*Prompt:*
Across the entries below, how many lines contain the string "faktycznie"? Only the number is wanted.

------

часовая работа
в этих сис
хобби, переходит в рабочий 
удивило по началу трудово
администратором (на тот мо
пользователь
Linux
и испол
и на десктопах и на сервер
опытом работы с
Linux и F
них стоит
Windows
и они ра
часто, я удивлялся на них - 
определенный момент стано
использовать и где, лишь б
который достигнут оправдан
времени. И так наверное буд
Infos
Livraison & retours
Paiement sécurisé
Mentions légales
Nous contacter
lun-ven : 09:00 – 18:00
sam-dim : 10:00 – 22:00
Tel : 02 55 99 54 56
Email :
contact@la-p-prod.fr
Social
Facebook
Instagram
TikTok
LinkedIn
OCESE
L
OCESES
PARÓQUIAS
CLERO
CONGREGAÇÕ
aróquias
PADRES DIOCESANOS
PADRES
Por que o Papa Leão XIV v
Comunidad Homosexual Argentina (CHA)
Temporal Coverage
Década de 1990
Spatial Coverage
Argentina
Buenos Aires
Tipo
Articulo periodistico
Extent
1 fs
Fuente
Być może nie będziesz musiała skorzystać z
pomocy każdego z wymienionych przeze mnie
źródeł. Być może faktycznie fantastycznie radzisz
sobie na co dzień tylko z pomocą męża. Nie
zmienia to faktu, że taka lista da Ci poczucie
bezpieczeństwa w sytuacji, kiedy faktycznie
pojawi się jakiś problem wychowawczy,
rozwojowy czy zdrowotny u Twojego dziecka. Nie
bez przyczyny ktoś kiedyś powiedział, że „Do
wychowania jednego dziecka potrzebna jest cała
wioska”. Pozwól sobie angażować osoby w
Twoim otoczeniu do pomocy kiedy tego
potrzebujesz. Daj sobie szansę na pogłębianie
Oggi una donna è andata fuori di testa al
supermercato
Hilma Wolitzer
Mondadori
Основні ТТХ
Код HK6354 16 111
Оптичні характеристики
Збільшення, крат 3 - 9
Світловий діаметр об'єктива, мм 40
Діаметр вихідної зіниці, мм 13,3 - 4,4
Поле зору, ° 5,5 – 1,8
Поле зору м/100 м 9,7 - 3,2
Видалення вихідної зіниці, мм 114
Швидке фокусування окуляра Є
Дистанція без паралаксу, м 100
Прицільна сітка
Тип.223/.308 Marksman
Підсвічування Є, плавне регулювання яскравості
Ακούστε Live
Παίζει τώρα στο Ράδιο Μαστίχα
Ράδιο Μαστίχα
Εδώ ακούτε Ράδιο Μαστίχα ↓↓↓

------

*Response to this task:*
2